Fig 2. Induction of SS18-SSX2 in hESCs, hNCCs, and hNCC-derived MSCs.

A-C) DOX dose-dependently induced the SS18-SSX2 protein in KhES1-HA (A), KhES1-NCC-FL (B), and KhES1-MSC-FL (C) cells. Cells with Stuffer (-Control) and SS18-SSX2 were treated with the indicated concentrations of DOX for 24 h, and the expression of SS18-SSX2 was analyzed by Western blotting. The SS18-SSX2 and SS18 proteins were detected using an anti-SS18 antibody (top panel), and the 3xHA-SS18-SSX2 or FLAG-SS18-SSX2 protein was detected by an anti-HA or anti-FLAG antibody (middle panel). D and E) Morphology (left panels) and expression of mCherry (right panels) in KhES1-HA cells treated with 0 (D) or 0.3 (E) μg/ml of DOX for 24 and 96 h.

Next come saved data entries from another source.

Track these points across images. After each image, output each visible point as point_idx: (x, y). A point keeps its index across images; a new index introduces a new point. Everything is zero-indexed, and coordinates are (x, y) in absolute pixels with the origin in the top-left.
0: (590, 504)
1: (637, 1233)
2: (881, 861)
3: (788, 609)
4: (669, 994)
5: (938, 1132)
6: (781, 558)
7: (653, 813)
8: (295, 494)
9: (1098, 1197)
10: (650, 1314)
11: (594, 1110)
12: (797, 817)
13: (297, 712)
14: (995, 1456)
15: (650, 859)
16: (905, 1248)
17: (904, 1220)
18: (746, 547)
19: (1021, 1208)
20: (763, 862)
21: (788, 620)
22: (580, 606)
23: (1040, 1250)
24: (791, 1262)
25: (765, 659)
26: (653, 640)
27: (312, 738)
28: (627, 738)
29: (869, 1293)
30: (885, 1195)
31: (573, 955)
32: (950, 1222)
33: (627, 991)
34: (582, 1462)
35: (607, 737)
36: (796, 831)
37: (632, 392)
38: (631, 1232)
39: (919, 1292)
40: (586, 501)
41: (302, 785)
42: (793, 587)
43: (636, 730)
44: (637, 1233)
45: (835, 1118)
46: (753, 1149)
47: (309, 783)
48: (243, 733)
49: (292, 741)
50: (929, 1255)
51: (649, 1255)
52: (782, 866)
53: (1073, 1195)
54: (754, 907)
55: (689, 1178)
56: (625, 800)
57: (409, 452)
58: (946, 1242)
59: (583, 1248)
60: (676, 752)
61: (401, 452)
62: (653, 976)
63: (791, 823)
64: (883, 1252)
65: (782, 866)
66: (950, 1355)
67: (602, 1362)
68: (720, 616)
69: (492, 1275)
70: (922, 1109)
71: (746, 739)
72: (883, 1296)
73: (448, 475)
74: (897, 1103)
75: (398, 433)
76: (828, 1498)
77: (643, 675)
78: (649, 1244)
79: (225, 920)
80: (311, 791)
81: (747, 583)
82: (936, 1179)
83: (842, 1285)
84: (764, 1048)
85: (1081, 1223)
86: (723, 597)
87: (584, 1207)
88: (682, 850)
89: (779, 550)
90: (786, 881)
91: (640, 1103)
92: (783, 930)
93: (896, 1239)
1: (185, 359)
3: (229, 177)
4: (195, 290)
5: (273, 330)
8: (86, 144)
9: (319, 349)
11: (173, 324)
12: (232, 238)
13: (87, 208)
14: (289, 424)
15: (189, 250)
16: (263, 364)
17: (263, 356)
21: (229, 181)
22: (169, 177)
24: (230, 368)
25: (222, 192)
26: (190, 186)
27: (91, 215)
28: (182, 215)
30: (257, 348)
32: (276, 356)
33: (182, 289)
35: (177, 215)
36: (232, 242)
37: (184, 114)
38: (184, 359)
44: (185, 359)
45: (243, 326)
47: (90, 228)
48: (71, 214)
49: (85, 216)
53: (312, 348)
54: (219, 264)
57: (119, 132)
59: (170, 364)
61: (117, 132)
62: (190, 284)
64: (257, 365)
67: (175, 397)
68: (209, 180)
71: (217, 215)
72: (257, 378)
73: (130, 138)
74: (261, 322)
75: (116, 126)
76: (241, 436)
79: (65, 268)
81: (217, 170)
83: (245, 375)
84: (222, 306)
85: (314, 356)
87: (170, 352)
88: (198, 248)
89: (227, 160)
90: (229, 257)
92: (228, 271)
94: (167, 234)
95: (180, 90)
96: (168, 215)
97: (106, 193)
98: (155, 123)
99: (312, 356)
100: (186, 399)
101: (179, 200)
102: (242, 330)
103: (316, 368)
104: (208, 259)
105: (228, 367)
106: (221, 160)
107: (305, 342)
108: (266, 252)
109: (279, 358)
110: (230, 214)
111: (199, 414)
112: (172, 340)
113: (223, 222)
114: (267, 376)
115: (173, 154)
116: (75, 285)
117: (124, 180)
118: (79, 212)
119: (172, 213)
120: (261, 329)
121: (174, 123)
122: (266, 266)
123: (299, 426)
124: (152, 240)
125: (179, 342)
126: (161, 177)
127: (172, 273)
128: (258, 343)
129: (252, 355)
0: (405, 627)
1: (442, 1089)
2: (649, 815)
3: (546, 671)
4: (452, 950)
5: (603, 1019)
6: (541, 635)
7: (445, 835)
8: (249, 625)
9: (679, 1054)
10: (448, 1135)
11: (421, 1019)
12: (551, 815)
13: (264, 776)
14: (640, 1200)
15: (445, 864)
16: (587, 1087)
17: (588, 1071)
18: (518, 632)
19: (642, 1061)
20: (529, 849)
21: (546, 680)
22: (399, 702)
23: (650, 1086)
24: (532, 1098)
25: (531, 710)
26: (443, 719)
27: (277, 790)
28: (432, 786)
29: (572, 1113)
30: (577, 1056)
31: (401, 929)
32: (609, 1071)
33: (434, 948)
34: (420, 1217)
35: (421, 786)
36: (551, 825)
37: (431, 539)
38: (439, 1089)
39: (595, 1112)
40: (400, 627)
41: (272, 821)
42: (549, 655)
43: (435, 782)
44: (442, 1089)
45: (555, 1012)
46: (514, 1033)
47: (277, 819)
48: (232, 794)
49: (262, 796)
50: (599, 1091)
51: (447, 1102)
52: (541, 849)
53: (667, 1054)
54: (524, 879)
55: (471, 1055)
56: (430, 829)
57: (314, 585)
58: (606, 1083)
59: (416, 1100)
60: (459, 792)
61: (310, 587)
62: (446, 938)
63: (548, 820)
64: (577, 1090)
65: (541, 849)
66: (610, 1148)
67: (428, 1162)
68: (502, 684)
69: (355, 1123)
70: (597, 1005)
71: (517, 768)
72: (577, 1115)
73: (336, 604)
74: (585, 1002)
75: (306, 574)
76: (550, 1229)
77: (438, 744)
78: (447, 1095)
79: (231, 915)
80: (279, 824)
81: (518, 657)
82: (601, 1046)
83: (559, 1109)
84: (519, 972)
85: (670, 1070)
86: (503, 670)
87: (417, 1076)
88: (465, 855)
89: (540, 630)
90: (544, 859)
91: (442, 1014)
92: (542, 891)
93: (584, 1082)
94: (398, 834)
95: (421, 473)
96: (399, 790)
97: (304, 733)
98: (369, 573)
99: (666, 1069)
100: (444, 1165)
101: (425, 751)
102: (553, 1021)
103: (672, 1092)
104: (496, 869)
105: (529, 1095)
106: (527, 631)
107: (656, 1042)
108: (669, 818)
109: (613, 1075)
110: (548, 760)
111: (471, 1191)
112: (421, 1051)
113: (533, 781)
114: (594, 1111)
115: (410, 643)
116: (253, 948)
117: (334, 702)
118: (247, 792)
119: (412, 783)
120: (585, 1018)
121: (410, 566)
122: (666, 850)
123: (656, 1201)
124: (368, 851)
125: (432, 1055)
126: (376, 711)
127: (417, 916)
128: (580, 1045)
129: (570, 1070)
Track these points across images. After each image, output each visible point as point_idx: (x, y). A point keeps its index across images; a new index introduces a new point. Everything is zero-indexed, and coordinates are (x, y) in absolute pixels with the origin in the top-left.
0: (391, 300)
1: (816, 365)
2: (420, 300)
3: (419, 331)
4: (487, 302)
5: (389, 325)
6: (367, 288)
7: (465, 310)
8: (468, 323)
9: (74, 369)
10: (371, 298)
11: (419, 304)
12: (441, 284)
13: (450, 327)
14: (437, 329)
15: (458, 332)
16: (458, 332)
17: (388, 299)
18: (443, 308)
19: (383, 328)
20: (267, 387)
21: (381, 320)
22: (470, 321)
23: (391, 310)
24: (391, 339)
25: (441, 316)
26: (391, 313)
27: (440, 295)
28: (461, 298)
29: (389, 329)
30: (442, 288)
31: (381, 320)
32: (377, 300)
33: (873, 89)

Scale bar, 200 μm. F) Effects of SS18-SSX2 on the cell viability of KhES1-NCC-FL and KhES1-MSC-FL cells. Cells with Stuffer (-Control) or SS18-SSX2 were treated with the indicated concentrations of DOX for 48 h, and cell viability was measured using the AlamarBlue assay. n.s. means not significant. Error bars reflect SD in 4 experiments. G) Induction of FZD10 expression by SS18-SSX2 in KhES1-HA, KhES1-NCC-FL, and KhES1-MSC-FL cells. Cells with Stuffer (-Control) or SS18-SSX2 were treated with the indicated concentrations of DOX for 24 h, and the expression of FZD10 was analyzed by RT-qPCR. Expression levels were normalized to those of human ACTB and calculated as fold changes relative to SYO-1. Error bars reflect SD in 3 experiments. **, p<0.01 by the t-test.